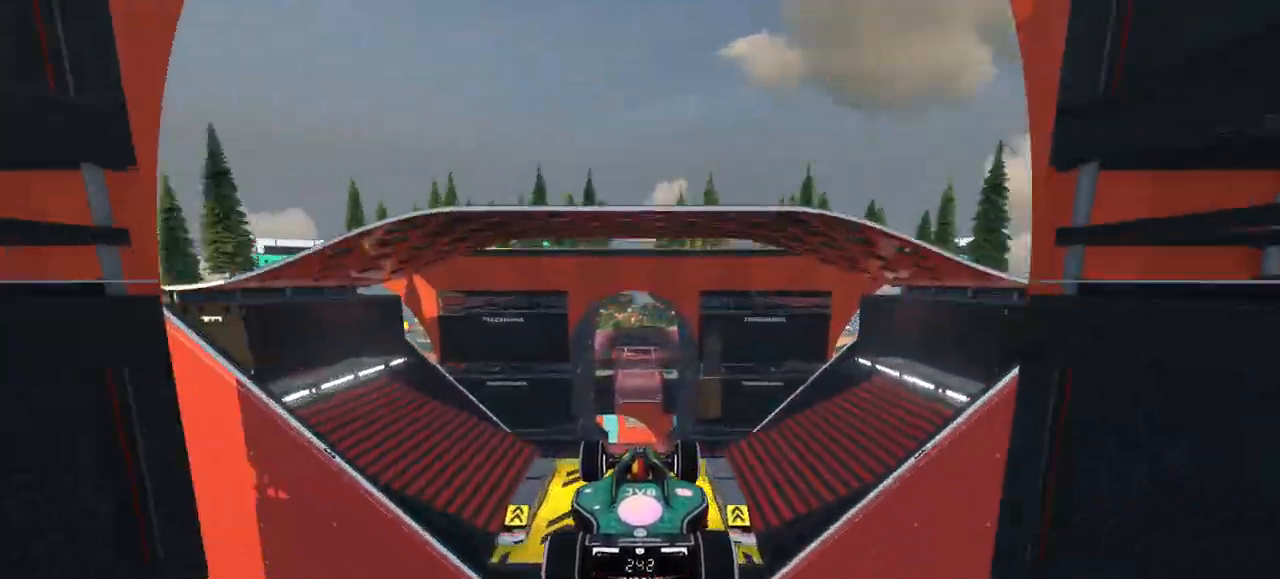
{"keys": ["up"], "events": []}
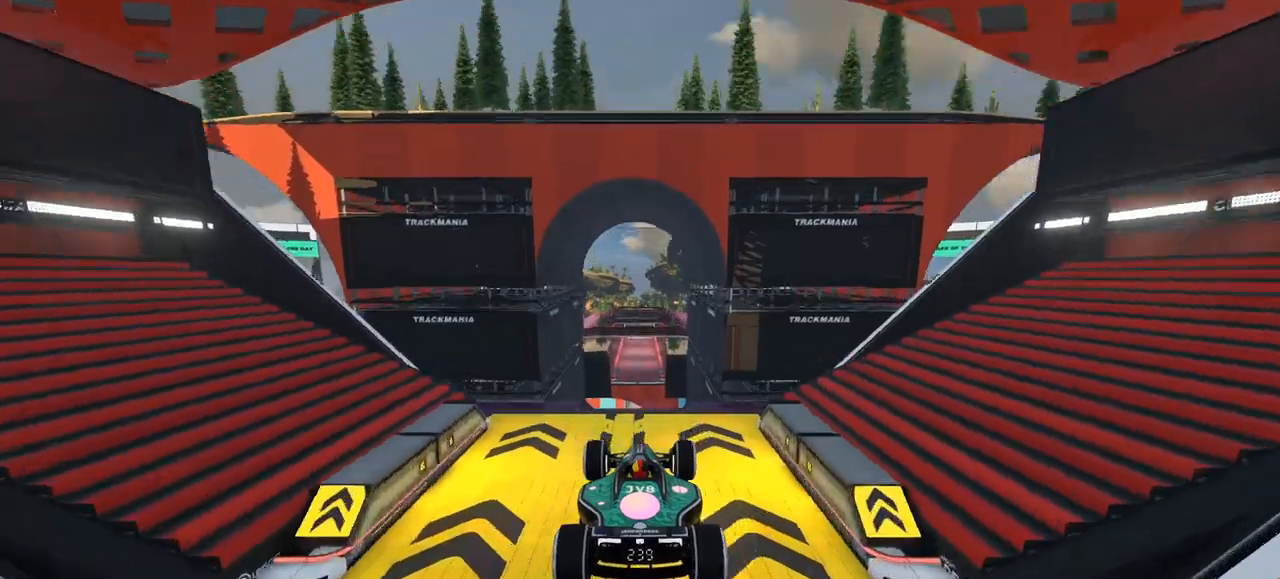
{"keys": ["up"], "events": []}
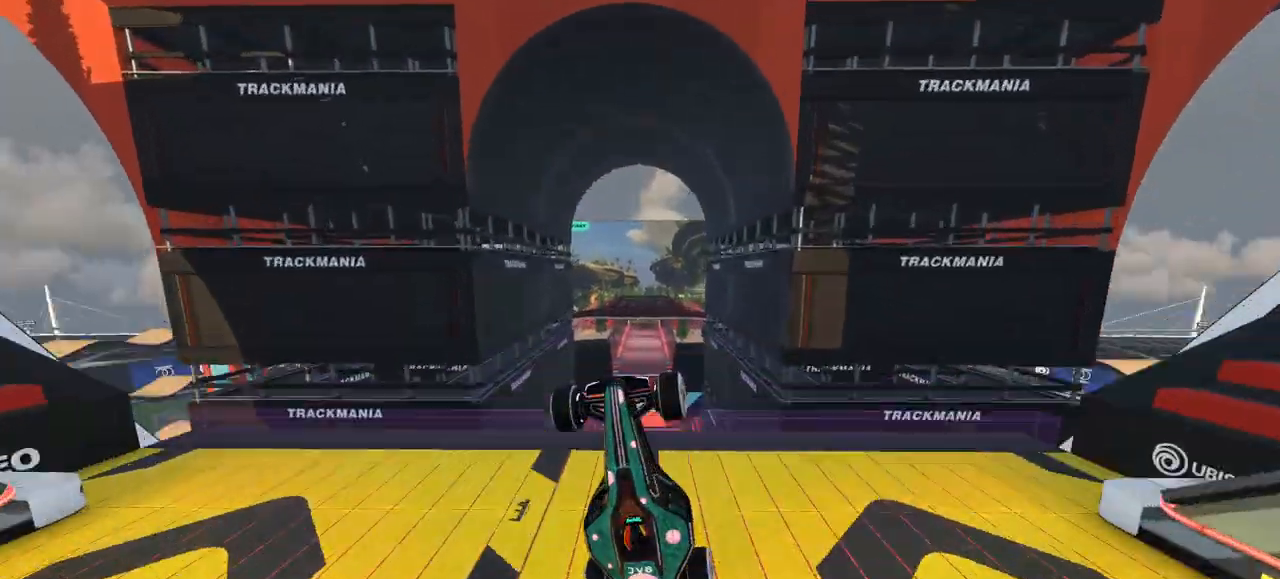
{"keys": ["up"], "events": []}
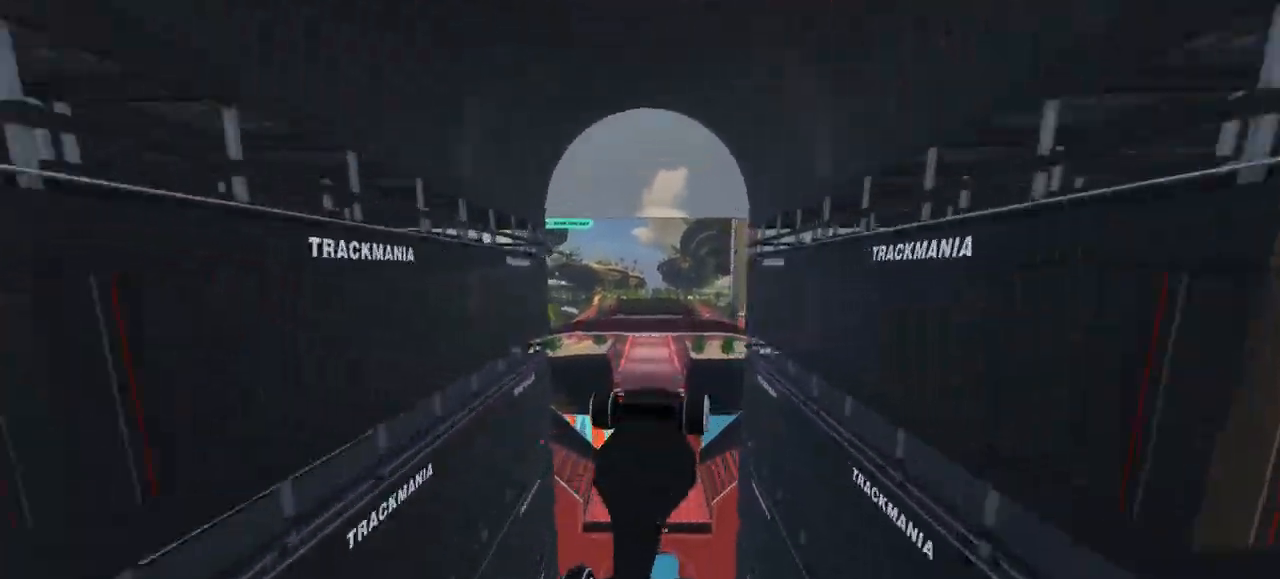
{"keys": ["up"], "events": []}
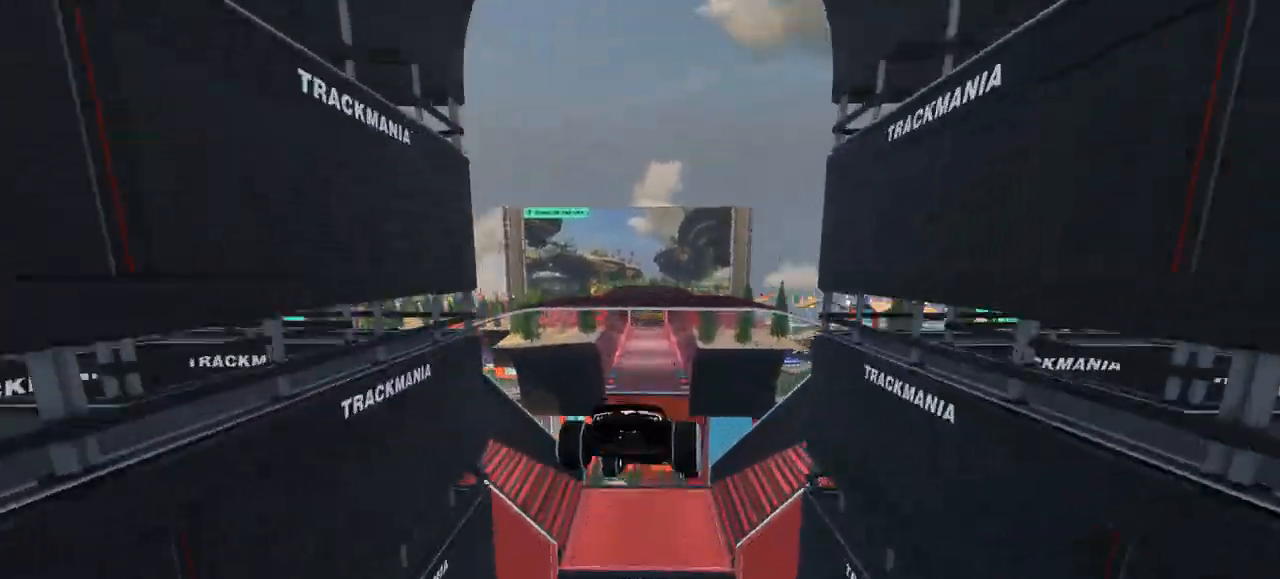
{"keys": ["up"], "events": []}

——————

TASK INSTRUCTIONS:
Would you retype all the material above exactly, apart from its pictures?

EXERCISE RESPONSE:
{"keys": ["up"], "events": []}
{"keys": ["up"], "events": []}
{"keys": ["up"], "events": []}
{"keys": ["up"], "events": []}
{"keys": ["up"], "events": []}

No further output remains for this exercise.